Classification And Regression Trees (CART)

Prepare for Olivetti data a decision column "glasses" that indicates whether a person wears glasses or not. The file with indexes of people with glasses is here: (olivetti_glasses.txt) and can be read via: glasses = np.genfromtxt('olivetti_glasses.txt', delimiter=',') .astype(int)

Prepare data to recognize glasses (with the train/test split) using as features 50 first principal components (from PCA).

Start implementation of CART classifier as a Python class based on the scikit-learn scheme. I.e. the class should extend BaseEstimator and ClassifierMixin classes, and contain in particular the methods: fit and predict. Suggestion: the built tree can be stored as a numpy array, where rows represent tree nodes and columns represent such information as: parent node index, index of feature to split on, split value, indexes of children nodes (left, right), node response (if a leaf), node depth.

Implement three variants of impurity function (misclassification error, entropy, Gini index) and an auxiliary function that finds the conditional probability distribution within a given subset of data (e.g. subset of data indexes).

Implement a recursive function building the CART tree. The function should be called from within the fit function.

Add suitable extra parameters to the constructor that allow for earlier stoppage of recursion based on: tree depth, minimum percentage of data points at a node.

Add the possibility to prune tree via browsing (exhaustive) and scoring subtrees of the full tree. The score should be calculated as: training error + no. of leaves * penalty for each leaf. Suitable recursive procedure for that function can constitute the second stage of fit function (after the full tree becomes built). Browsed subtrees and their scores can be stored in dictionaries (hash map). Hint 1: instead of building smaller numpy arrays for subtrees and rearranging parent-children links, the advised simpler approach is to copy the full tree array as a subtree (with its size kept unchanged) and the to suitably dettach/attach nodes by placing zeros or non-zeros in children's columns; this appraoch can be accompanied with keeping boolean flags of nodes that participate in a given subtree. Hint 2: boolean flags of participating nodes can be used as keys in the dictionaries (for scores and subtrees) but first need to be transformed into tuples or strings to make them hashable in Python.

Check how often subtrees-based pruning improves testing accuracy on Olivetti data ("glasses recognizer") when: using 50 or 100 features (resulting from PCA) and for three randomization seeds (0, 1, 2) to check different train/test splits.

Implement an algorithm with automatic selection of penalty for each leaf (using cross-validation technique).

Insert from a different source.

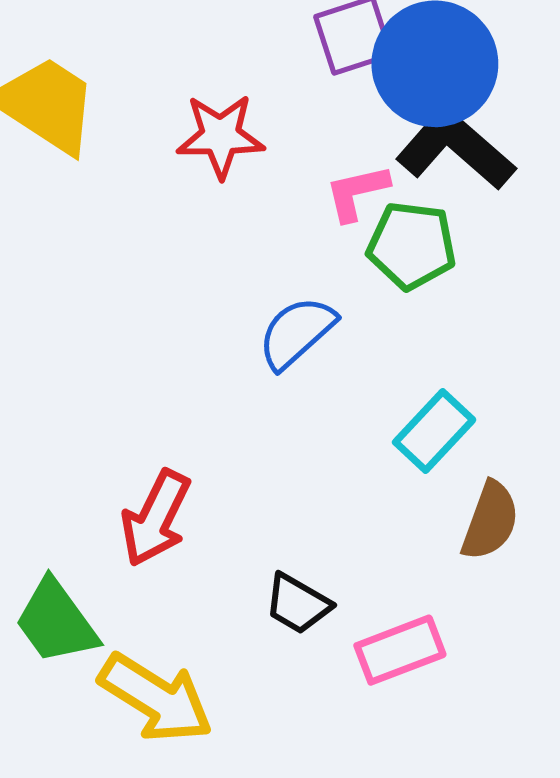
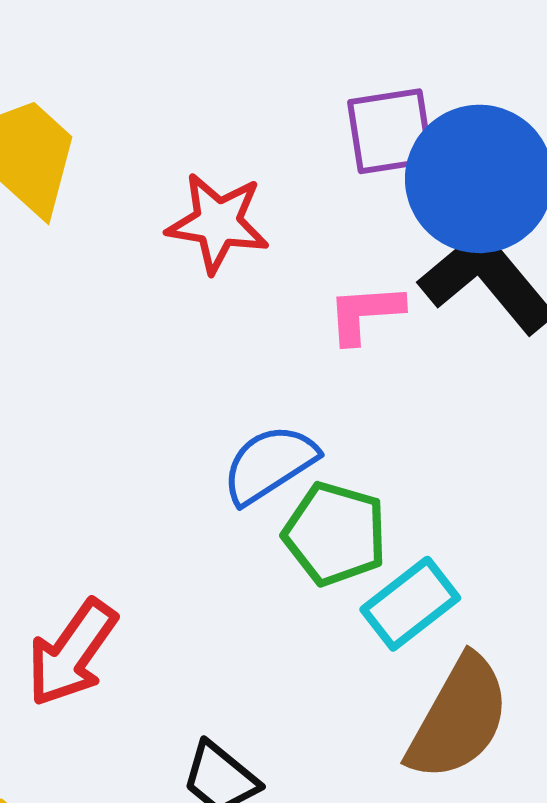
green pentagon: (412, 246) -> (335, 534), moved
brown semicircle: (490, 521) -> (459, 718), size x1.4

Carry out suitable experiments and prepare a report (pdf up to 5 pages) on CART classifiers applied as a "glasses recognizer" for Olivetti data. Report the influence on testing accuracy of the following elements: number of applied features, impurity functions, tree reductions / pruning techniques. All experiments should be repeated (in an external loop) over 10 different randomization seeds (influencing the train / test split of data) and averaged.